Tuttavia, continuiamo ad assistere al trionfo del giornalismo speculativo e spettacolare, a scapito di un giornalismo di informazione che non viene incoraggiato e che dequalifica la figura stessa del giornalista fino ad annullarla. Sicuramente siamo molto provinciali. La politica estera attira soltanto in casi di guerra aperta e totale oppure se è collegata con polemiche di politica interna. Chi è con Israele e chi contro. Chi è con Obama o con Merkel.

Il Papa, che dovrebbe far notizia soltanto quando viene eletto dal Conclave o quando muore, nelle tv italiane appare in continuazione, credo per un ossequio radicato. Sicché non fa meraviglia se a colloquiare col presidente della Repubblica italiana, la massima autorità dello Stato vaticano deleghi - è accaduto ad Assisi qualche settimana fa - il cardinale che da trent’anni è ospite fisso della tv di Berlusconi, a conforto di un’abitudine che privilegia l’entertainment in ogni forma di confronto, quello sul sacro incluso.

Dopo tutto l’entertainment è diventato una prassi coltivata, accreditata da mille e uno talk show, tavole rotonde, opinioni a confronto, primi piani, nei quali bisognerebbe privilegiare i fatti senza alimentare il clima di contesa e di scontro per aumentare gli ascolti». E’ in questo vuoto che si fa largo il capitalismo-autoritario descritto da Žižek o quello che il filosofo tedesco Sloterdijk ha chiamato dai valori asiatici.
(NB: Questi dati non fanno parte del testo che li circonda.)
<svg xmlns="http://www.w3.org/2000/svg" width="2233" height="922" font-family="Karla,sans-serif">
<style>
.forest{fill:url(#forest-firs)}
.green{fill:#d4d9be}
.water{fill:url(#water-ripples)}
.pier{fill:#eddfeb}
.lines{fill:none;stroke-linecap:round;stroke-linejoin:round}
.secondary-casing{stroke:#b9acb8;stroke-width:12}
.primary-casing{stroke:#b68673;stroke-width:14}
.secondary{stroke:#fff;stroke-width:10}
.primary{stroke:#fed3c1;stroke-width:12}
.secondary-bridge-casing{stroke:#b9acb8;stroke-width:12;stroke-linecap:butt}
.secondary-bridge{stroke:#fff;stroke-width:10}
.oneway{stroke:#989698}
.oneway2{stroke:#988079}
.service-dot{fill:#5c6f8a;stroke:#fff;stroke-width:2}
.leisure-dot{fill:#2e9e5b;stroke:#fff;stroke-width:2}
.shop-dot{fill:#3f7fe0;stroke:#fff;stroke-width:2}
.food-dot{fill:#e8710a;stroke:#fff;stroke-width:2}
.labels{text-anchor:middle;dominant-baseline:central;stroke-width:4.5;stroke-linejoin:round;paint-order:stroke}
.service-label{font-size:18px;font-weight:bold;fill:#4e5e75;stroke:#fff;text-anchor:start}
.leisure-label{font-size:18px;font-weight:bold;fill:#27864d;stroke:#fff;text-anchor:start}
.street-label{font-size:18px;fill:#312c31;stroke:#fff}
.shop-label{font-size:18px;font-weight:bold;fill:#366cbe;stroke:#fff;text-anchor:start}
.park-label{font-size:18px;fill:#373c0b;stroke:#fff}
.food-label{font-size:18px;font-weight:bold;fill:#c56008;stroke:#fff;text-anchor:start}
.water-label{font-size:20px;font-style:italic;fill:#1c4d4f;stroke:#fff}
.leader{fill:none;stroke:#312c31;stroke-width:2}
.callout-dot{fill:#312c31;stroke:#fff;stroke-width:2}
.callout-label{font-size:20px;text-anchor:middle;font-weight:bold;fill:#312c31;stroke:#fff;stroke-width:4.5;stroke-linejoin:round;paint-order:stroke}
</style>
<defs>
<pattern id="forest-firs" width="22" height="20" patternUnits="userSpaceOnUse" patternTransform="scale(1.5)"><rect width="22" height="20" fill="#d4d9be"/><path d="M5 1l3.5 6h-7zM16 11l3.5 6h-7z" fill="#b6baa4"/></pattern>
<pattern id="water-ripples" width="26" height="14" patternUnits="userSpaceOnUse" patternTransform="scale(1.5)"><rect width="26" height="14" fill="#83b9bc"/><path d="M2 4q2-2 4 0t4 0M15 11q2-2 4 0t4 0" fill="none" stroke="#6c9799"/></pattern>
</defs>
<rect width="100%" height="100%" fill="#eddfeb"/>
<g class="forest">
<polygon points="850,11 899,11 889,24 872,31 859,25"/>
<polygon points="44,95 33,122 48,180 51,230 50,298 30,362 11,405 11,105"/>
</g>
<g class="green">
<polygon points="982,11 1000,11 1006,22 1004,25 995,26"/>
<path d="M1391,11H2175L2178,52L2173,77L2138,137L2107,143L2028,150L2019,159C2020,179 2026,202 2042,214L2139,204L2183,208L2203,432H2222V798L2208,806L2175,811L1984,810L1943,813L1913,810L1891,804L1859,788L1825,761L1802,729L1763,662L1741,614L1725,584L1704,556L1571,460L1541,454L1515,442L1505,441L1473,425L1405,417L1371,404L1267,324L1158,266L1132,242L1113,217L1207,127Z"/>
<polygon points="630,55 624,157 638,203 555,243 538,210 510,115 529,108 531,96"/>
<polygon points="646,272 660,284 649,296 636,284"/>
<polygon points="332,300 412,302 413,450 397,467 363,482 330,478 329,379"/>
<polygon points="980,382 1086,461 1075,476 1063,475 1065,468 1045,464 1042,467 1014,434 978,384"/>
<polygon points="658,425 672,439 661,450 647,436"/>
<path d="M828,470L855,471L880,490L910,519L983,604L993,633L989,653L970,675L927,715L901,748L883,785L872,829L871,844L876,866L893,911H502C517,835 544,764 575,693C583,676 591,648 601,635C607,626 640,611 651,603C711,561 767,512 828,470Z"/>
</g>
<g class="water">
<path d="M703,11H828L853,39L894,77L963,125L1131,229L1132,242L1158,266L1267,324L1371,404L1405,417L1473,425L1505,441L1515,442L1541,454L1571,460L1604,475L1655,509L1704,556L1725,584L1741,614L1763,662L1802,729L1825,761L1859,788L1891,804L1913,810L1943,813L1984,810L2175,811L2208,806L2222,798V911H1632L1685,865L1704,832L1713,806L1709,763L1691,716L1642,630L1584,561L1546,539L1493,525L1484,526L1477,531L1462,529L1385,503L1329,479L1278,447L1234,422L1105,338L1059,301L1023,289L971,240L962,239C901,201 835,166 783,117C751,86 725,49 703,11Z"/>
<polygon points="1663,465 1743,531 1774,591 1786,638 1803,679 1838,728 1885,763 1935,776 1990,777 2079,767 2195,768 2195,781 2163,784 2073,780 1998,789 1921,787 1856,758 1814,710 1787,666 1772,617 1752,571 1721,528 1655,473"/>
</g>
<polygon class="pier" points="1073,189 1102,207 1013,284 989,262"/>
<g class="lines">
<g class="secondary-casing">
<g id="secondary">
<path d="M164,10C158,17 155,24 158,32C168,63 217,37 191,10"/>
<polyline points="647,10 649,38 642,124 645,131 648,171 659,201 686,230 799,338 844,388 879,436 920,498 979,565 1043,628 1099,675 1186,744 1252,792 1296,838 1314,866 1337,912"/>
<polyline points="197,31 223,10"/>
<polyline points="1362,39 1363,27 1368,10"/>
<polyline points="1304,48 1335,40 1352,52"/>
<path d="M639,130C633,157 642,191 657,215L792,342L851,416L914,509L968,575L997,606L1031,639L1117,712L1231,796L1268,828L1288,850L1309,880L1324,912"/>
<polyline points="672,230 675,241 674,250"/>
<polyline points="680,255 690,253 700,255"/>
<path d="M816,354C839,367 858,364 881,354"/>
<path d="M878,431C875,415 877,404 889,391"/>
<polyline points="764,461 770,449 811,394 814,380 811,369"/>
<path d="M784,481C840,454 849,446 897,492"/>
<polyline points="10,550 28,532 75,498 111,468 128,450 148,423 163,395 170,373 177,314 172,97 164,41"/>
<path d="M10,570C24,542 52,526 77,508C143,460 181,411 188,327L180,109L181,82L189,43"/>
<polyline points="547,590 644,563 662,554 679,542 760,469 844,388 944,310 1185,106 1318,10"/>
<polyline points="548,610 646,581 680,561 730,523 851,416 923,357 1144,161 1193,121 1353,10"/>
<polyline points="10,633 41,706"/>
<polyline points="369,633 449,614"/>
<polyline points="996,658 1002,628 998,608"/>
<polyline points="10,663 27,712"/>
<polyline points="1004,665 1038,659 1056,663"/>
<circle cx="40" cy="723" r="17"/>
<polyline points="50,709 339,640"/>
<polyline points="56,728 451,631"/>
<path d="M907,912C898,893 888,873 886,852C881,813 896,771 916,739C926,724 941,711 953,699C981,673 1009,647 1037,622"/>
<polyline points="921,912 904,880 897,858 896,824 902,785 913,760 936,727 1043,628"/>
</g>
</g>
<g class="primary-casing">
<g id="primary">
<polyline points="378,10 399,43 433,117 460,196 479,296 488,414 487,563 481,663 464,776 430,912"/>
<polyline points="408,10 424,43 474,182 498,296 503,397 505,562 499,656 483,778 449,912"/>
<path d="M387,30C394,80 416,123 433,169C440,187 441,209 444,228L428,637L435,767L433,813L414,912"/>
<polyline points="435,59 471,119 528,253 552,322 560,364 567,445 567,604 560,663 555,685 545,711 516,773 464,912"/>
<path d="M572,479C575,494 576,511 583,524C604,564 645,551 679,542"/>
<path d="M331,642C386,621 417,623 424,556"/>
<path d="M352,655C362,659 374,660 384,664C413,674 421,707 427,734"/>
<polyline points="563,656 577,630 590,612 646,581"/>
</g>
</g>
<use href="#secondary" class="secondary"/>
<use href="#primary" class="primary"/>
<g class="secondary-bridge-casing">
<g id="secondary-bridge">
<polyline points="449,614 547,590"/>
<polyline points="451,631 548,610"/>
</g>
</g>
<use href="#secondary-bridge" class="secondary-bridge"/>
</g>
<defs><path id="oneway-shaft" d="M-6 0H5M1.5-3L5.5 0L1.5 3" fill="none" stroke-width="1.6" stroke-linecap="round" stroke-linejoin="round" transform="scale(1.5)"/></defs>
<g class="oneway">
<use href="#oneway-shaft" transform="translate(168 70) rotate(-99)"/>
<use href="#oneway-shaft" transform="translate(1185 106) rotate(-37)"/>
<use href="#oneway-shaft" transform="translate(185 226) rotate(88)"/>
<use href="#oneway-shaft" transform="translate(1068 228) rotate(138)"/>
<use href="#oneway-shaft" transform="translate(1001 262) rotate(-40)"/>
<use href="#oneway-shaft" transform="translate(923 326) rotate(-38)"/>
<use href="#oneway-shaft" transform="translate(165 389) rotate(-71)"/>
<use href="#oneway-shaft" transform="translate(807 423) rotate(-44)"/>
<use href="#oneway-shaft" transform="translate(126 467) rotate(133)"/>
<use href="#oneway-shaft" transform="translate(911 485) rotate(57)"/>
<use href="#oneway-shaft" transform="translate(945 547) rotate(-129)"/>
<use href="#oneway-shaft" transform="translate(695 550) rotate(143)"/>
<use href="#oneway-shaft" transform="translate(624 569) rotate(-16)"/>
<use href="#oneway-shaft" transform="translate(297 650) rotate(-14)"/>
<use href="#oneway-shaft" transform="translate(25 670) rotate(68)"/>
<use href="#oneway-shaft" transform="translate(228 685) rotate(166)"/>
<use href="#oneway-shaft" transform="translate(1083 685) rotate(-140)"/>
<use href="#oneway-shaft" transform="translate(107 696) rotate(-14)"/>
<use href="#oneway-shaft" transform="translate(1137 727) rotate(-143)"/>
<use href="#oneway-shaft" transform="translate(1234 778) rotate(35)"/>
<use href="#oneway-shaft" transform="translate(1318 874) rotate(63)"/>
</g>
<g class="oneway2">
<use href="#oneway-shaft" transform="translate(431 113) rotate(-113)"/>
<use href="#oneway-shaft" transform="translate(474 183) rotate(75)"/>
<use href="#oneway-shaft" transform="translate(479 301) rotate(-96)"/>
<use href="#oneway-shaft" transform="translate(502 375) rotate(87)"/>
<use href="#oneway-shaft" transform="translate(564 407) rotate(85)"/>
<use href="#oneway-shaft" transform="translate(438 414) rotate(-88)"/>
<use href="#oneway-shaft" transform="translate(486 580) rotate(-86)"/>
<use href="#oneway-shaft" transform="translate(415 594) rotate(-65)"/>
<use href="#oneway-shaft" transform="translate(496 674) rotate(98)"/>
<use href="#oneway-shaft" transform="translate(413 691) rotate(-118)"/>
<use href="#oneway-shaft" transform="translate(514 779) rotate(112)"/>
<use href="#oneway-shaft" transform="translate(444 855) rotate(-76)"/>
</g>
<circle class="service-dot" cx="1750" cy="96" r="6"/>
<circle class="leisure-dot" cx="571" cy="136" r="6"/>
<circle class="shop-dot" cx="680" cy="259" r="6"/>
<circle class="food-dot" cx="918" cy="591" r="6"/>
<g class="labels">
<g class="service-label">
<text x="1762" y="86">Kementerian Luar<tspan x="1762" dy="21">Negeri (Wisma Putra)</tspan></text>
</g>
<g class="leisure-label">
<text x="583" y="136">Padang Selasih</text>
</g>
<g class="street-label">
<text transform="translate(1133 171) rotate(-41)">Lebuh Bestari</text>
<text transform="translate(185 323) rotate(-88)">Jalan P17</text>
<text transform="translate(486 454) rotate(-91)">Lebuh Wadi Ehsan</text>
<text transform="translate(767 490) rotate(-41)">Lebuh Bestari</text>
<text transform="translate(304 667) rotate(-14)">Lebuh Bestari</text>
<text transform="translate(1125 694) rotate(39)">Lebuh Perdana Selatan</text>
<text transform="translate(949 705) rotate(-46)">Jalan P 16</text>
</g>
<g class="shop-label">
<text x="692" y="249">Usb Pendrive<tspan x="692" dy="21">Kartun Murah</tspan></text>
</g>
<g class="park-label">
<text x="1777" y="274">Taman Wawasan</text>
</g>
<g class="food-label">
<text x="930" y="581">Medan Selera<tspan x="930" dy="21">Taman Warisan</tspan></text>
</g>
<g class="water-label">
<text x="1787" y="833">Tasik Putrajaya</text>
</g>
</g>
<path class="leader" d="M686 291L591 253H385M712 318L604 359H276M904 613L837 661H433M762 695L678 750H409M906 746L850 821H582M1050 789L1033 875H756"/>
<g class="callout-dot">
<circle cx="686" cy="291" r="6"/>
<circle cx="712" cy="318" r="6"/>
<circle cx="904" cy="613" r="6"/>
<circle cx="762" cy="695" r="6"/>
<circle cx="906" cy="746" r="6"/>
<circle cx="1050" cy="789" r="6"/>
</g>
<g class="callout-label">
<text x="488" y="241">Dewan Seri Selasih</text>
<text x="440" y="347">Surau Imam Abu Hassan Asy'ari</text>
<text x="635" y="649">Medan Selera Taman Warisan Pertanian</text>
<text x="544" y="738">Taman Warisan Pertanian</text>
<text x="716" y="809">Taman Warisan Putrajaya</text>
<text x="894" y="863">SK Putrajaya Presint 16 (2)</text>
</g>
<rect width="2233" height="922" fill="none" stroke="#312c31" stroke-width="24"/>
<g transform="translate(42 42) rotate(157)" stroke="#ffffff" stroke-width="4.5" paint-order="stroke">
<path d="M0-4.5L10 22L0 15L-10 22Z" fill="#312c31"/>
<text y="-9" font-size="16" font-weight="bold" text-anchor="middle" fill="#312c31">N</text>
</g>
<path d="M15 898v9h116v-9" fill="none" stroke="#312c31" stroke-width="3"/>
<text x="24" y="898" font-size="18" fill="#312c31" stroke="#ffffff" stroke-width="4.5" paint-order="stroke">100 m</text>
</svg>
Esso si rafforza in un certo tipo di società, quella animata dalla volontà di potenza, attratta dalla voglia di godimento sebbene esse alimentino le disuguaglianze e quindi producano nuova disumanità.

Tuttavia, il diritto al godimento consumistico, diciamo così, è la promessa elettorale degli ultimi vent’anni in Occidente. La politica è assolutamente supina nei confronti di questo modello.

E’ questo trionfo del bourgeois sul citoyen che mette in difficoltà la sinistra, la quale cerca di cavarsela sostenendo che tutte le forme di vita vanno bene, però non c’è Storia in quelle esternazioni, c’è soltanto confusione. Insomma, come raccomandava Antonio Gramsci, «al pessimismo dell'intelligenza», bisognerebbe «contrapporre l'ottimismo della volontà».

Siccome in Italia ciò non accade,  fa subito “notizia” l’editoriale dell’Economist http://www.economist.com/node/21564556 che propone la sua ricetta per un nuovo “radicalismo centrista”, un modo per diminuire le diseguaglianze senza danneggiare la crescita economica.

Il settimanale lo ha chiamato «il  vero progressismo», rammentando alla sinistra che  alzare le tasse ai ricchi da solo non basta per tutelare lo stato sociale. Poiché c’è bisogno - esso scrive - di una qualche idea originale che  proponga equità, ma anche progresso, altrimenti pagheranno tutti, sostiene il settimanale conservatore per eccellenza. E in Italia che si dice?

Sull’edizione italiana del giornale online Huffington Post, Lucia Annunziata inneggia alla sensibilità che solo i migliori politici come Veltroni sanno avere. Ragion per cui ella si augura che il benemerito personaggio non scompaia «dal nostro orizzonte, ma solo da quei tristissimi scranni parlamentari». Non so quanto questo desiderio sia condiviso, ma il solo fatto che se ne stimoli il dibattito dà la misura di quello scollamento tra un certo modo di fare informazione e la società reale, che fa tornare in mente la tesi di Karl Polanyi secondo il quale nei sistemi di mercato il fascismo resta un’alternativa sempre possibile (La grande trasformazione, Torino, Einaudi, 1974, p. 299). Se la democrazia continua a funzionare male, come da noi.